Let's run our merge statement that will handle the duplicates, updates, and add a new row

In [None]:
deltaTable.alias("flights") \
    .merge(merge_table.alias("updates"),"flights.date = updates.date") \
    .whenMatchedUpdate(set = { "delay" : "updates.delay" } ) \
    .whenNotMatchedInsertAll() \
    .execute()

In [None]:
spark.sql("select * from delays_delta where origin = 'SEA' and destination = 'SFO' and date like '1010%' order by date limit 10").toPandas()

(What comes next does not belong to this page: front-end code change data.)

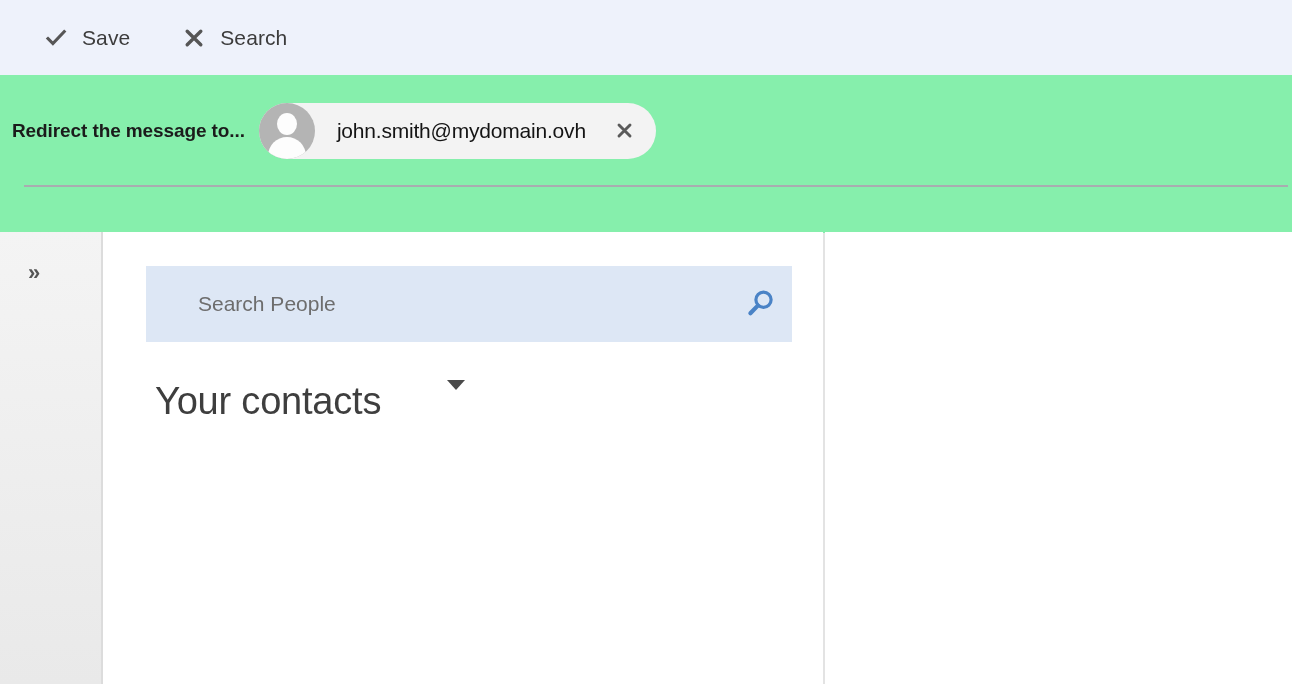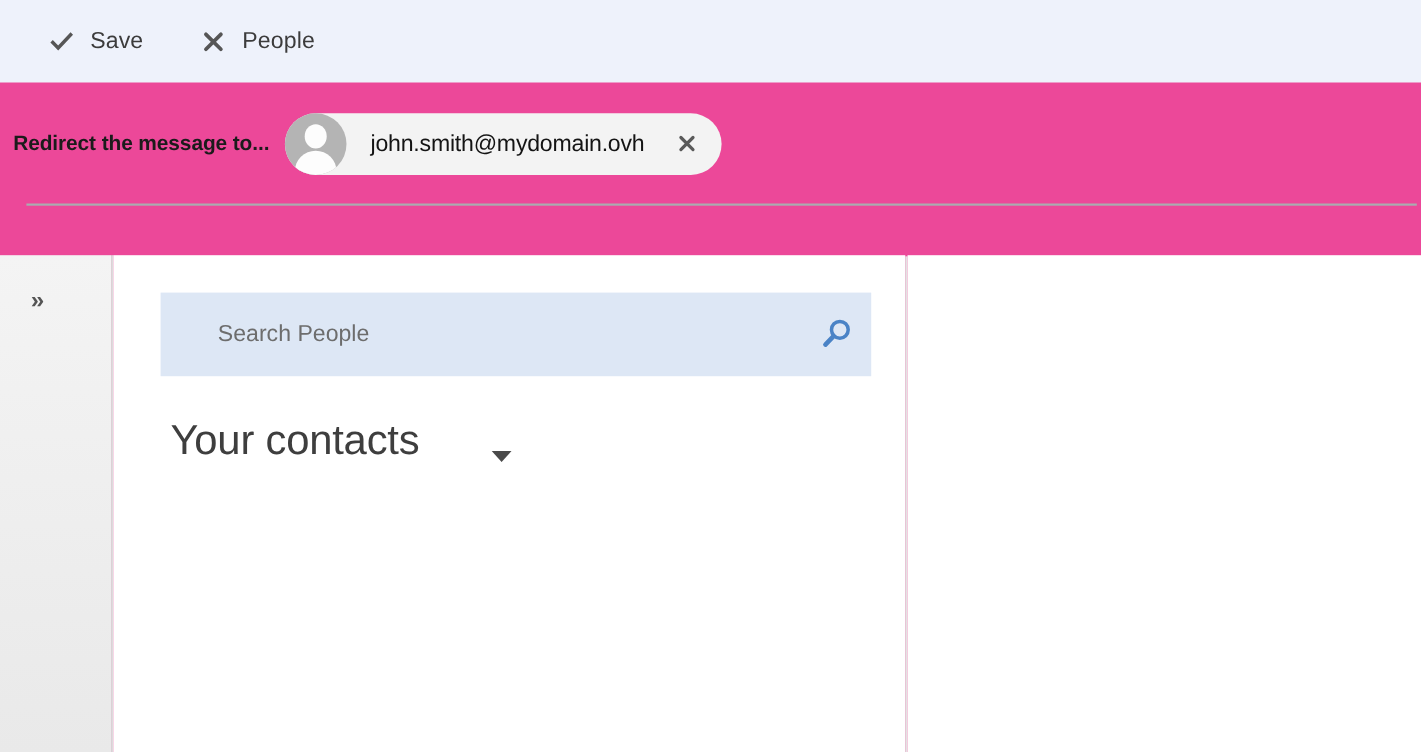--- a/index.html
+++ b/index.html
@@ -15,7 +15,7 @@
     position: relative;
     width: 1292px;
     height: 684px;
-    background: #ec4899;
+    background: #86efac;
   }
 
   

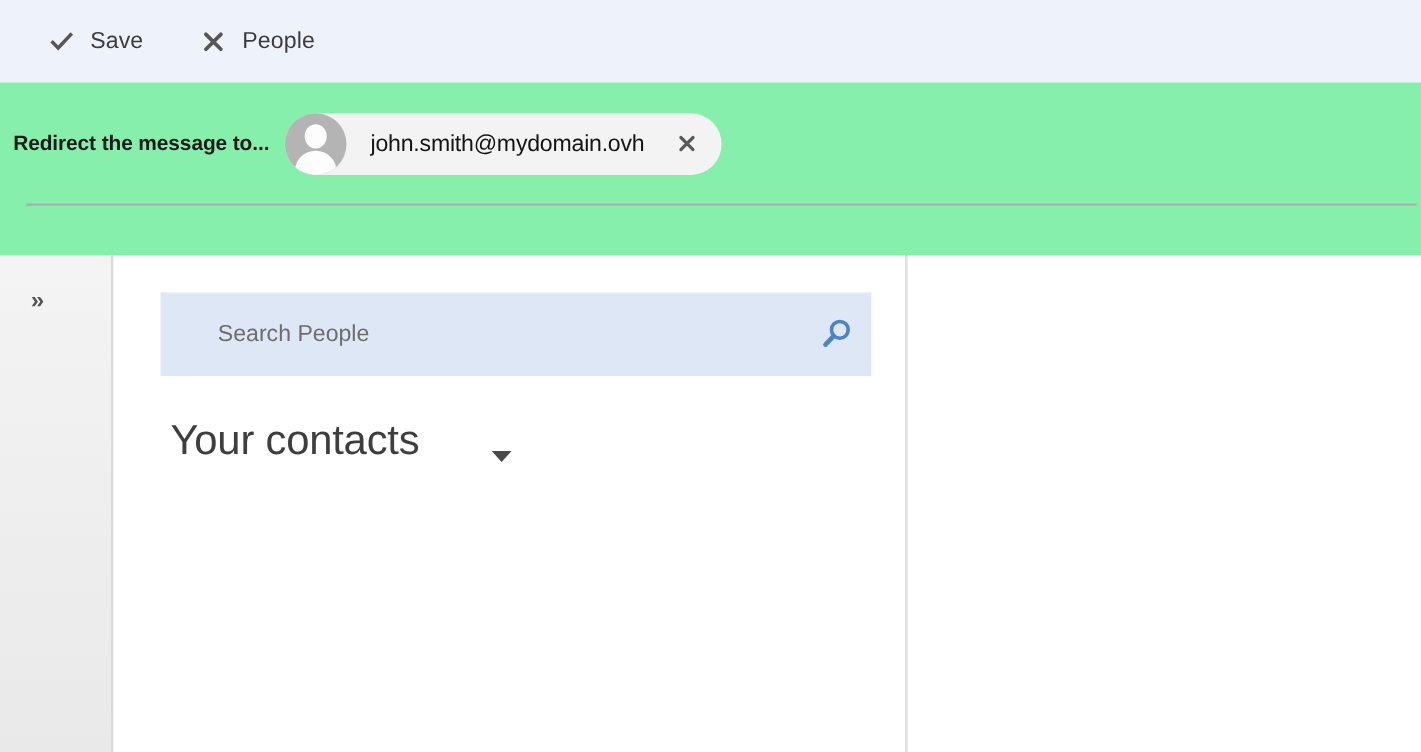--- a/index.html
+++ b/index.html
@@ -272,7 +272,7 @@
           <path d="M4.2 4.2 L17.8 17.8 M17.8 4.2 L4.2 17.8" fill="none" stroke="#565656" stroke-width="3.4" stroke-linecap="round"></path>
         </svg>
       </span>
-      <span class="label">People</span>
+      <span class="label">Search</span>
     </button>
   </div>
 

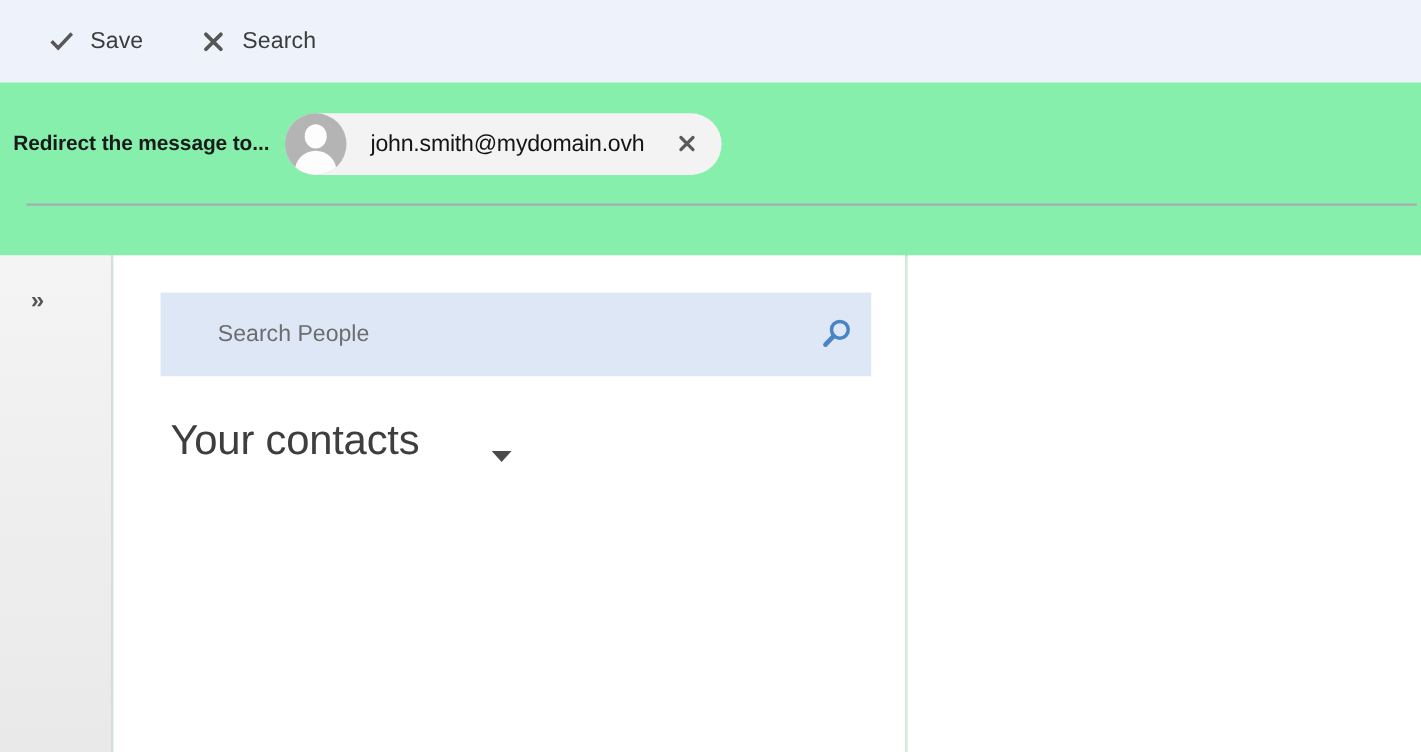--- a/index.html
+++ b/index.html
@@ -210,7 +210,7 @@
     position: absolute;
     left: 52px; top: 148px;
     display: flex;
-    align-items: flex-end;
+    align-items: flex-start;
     gap: 66px;
   }
   .contacts-title {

As noted in the previous cells, notice the following:
* There is only one row for the date `1010710` as `merge` automatically takes care of **data deduplication**
* The row for the date `1010521` has the `delay` value **updated** from 0 to 10.
* The row for the date `1010821` has been added as this date did not exist, hence it was **inserted**.